Synopses & Reviews
André Gide's lifelong fascination with the conventions of society led naturally to a strong interest in France's judicial system. At the age of sixty Gide published Judge Not, a collection of writings detailing his experiences with the law as well as his thoughts on truth, justice, and judgment. Gide writes about his experience as a juror in several trials, including that of an arsonist, and he analyzes two famous crimes of his day: Marcel Redureau, a docile fifteen-year-old vineyard laborer who violently murdered his employer's family, and the respected Monnier family's confinement of their daughter, Blanche.
Review
"An indispensable item in the Gidean panoply, which Mr. Ivry has translated acutely and prefaced quite acrobatically. How clear it becomes, with each 'new' text of Gide's in English (but it was anything but clandestine in the French so many decades back) that a 'free mind' involves compelling responsibilities, here set forth with compulsive attention to principle and detail."--Richard Howard, translator of works by Gide, Camus, St.-Exupéry, Baudelaire, Cocteau, and others
Review
"Benjamin Ivry has translated and edited Gide's treatise on justice and depravity with admirable skill and exacting scholarship. Gide compiled this dossier of source material with unblinking honesty (or curiosity, as he called it) and subjected it to the moral acuity for which his fiction is famous."--Guy Davenport, author of Da Vinci's Bicycle: Ten Stories
Synopsis
Andre Gide's lifelong fascination with people who challenge the conventions of society led to a strong interest in France's judicial system. At the age of sixty Gide published Ne jugez pas, a collection detailing his own experiences with the law as well as his thoughts on truth, justice, and judgment. Gide's obsession with crime and punishment was not just a morbid hobby; rather, it struck at the heart of his themes as a writer. In the literary tradition of Dostoyevsky and Conrad, Gide frequently used criminals as central characters to explore human nature and the individual's place in society. In the first essay in Judge Not, "A Memoir of the Assize Court, " Gide writes about his experience as a juror in several trials, including that of an arsonist (Gide actively sought jury duty, so great was his interest in legal matters). In "The Redureau Case" and "The Confined Woman of Poitiers" Gide analyzes two famous crimes of his day, an inexplicable slaughter by Marcel Redureau, a docile fifteen-year-old vineyard laborer who violently murdered his employer's family, and the respected Monnier family's confinement of their daughter, Blanche. Both cases fascinated Gide--elements of each would appear in his later fiction--and he looks closely at the facts of each case as they came out in court.
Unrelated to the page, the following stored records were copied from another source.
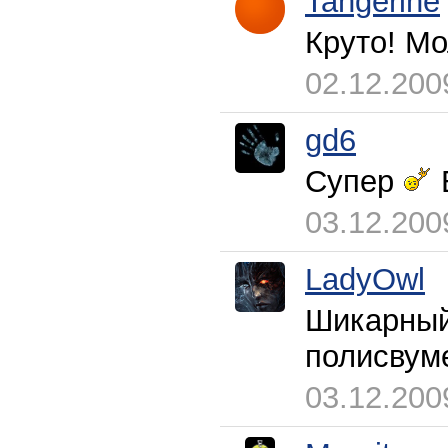
Tangerine
Круто! Мо
02.12.200
gd6
Супер
03.12.200
LadyOwl
Шикарный 
полисвуме
03.12.200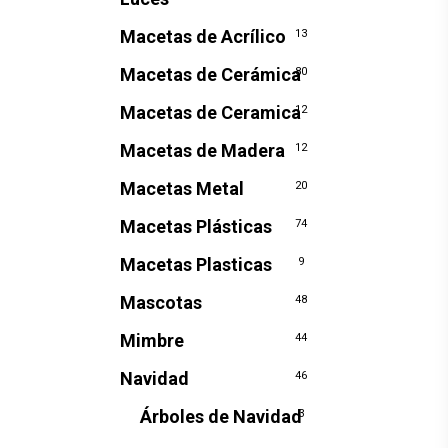
Macetas de Acrílico
13
Macetas de Cerámica
80
Macetas de Ceramica
12
Macetas de Madera
12
Macetas Metal
20
Macetas Plásticas
74
Macetas Plasticas
9
Mascotas
48
Mimbre
44
Navidad
46
Árboles de Navidad
3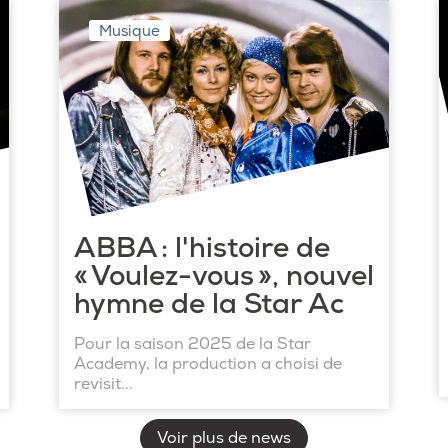
Musique
ABBA : l'histoire de
« Voulez-vous », nouvel
hymne de la Star Ac
Pour la saison 2025 de la Star
Academy, la production a choisi de
revisit...
Voir plus de news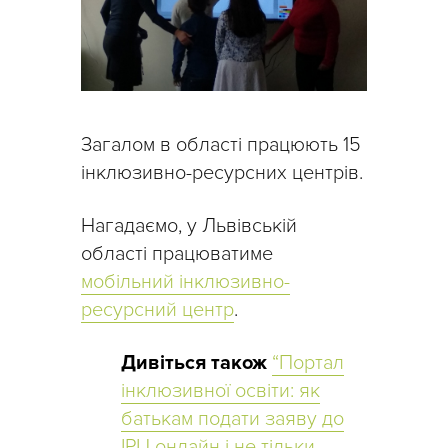
Загалом в області працюють 15
інклюзивно-ресурсних центрів.
Нагадаємо, у Львівській
області працюватиме
мобільний інклюзивно-
ресурсний центр
.
Дивіться також
“Портал
інклюзивної освіти: як
батькам подати заяву до
ІРЦ онлайн і не тільки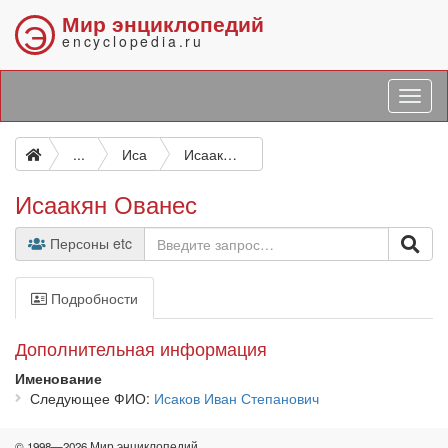
Мир энциклопедий
Э
encyclopedia.ru
...
Иса
Исаакян Ованес
Исаакян Ованес
Персоны etc
Подробности
Дополнительная информация
Именование
Следующее ФИО
Исаков Иван Степанович
© 1998—2026 Мир энциклопедий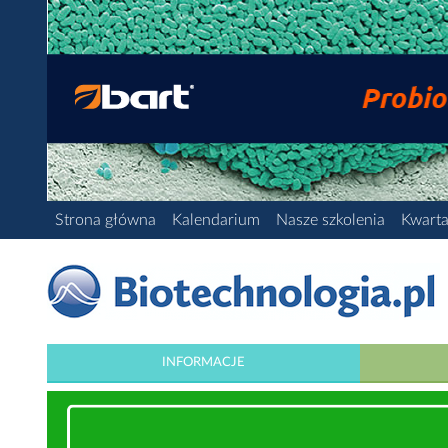
Strona główna
Kalendarium
Nasze szkolenia
Kwarta
INFORMACJE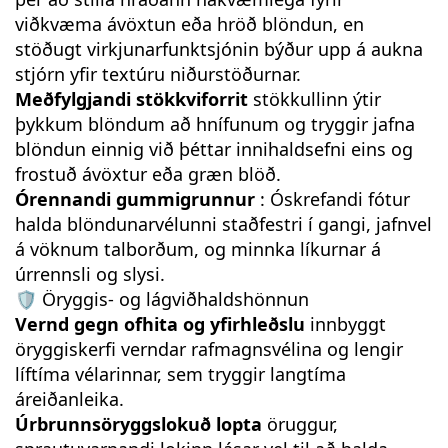
viðkvæma ávöxtun eða hröð blöndun, en
stöðugt virkjunarfunktsjónin býður upp á aukna
stjórn yfir textúru niðurstöðurnar.
Meðfylgjandi stökkviforrit
stökkullinn ýtir
þykkum blöndum að hnífunum og tryggir jafna
blöndun einnig við þéttar innihaldsefni eins og
frostuð ávöxtur eða græn blöð.
Órennandi gummigrunnur
: Óskrefandi fótur
halda blöndunarvélunni staðfestri í gangi, jafnvel
á vöknum talborðum, og minnka líkurnar á
úrrennsli og slysi.
🛡️ Öryggis- og lágviðhaldshönnun
Vernd gegn ofhita og yfirhleðslu
innbyggt
öryggiskerfi verndar rafmagnsvélina og lengir
líftíma vélarinnar, sem tryggir langtíma
áreiðanleika.
Úrbrunnsöryggslokuð lopta
öruggur,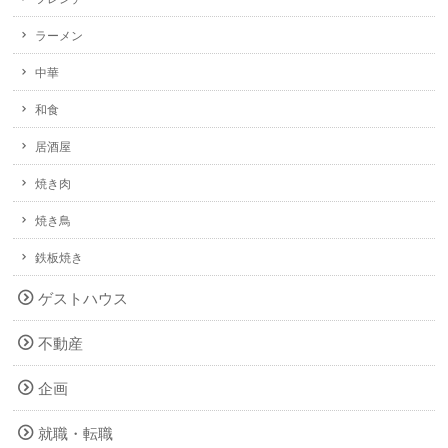
ラーメン
中華
和食
居酒屋
焼き肉
焼き鳥
鉄板焼き
ゲストハウス
不動産
企画
就職・転職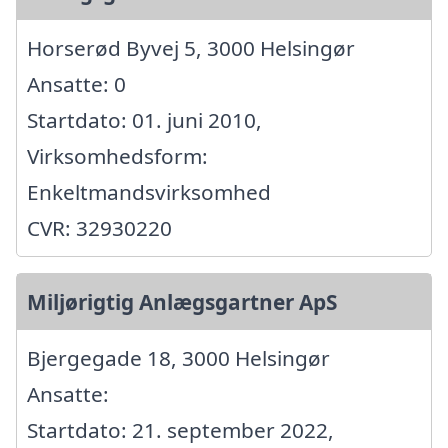
Horserød Byvej 5, 3000 Helsingør
Ansatte: 0
Startdato: 01. juni 2010,
Virksomhedsform:
Enkeltmandsvirksomhed
CVR: 32930220
Miljørigtig Anlægsgartner ApS
Bjergegade 18, 3000 Helsingør
Ansatte:
Startdato: 21. september 2022,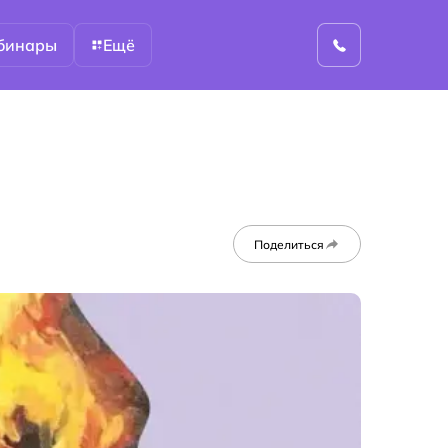
бинары
Ещё
Поделиться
In addition, in "News Items" Gide analyzes the way newspapers present crime narratives, drawing from the hundreds of press clippings he collected throughout his life. Benjamin Ivry's introduction places the essays in context, examining Gide's interest in criminal and legal matters and the role of the law in his life and work.
About the Author
André Gide (1869–1951) is one of the giants of twentieth-century literature, honored for his plays, fiction, and criticism, as well as his extraordinary Journals. He won the Nobel Prize for literature in 1947. Benjamin Ivry's translations from the French include Vanished Splendors: The Memoirs of Balthus, Jules Verne's Magellania, Witold Gombrowicz's A Guide to Philosophy in Six Hours and Fifteen Minutes, and other books. He is the author of the poetry collection Paradise for the Portuguese Queen and the biographies Francis Poulenc, Arthur Rimbaud, and Maurice Ravel: A Life.
Table of Contents
A memoir of the Assize Court -- The Redureau case -- News items -- The confined woman of Poitiers.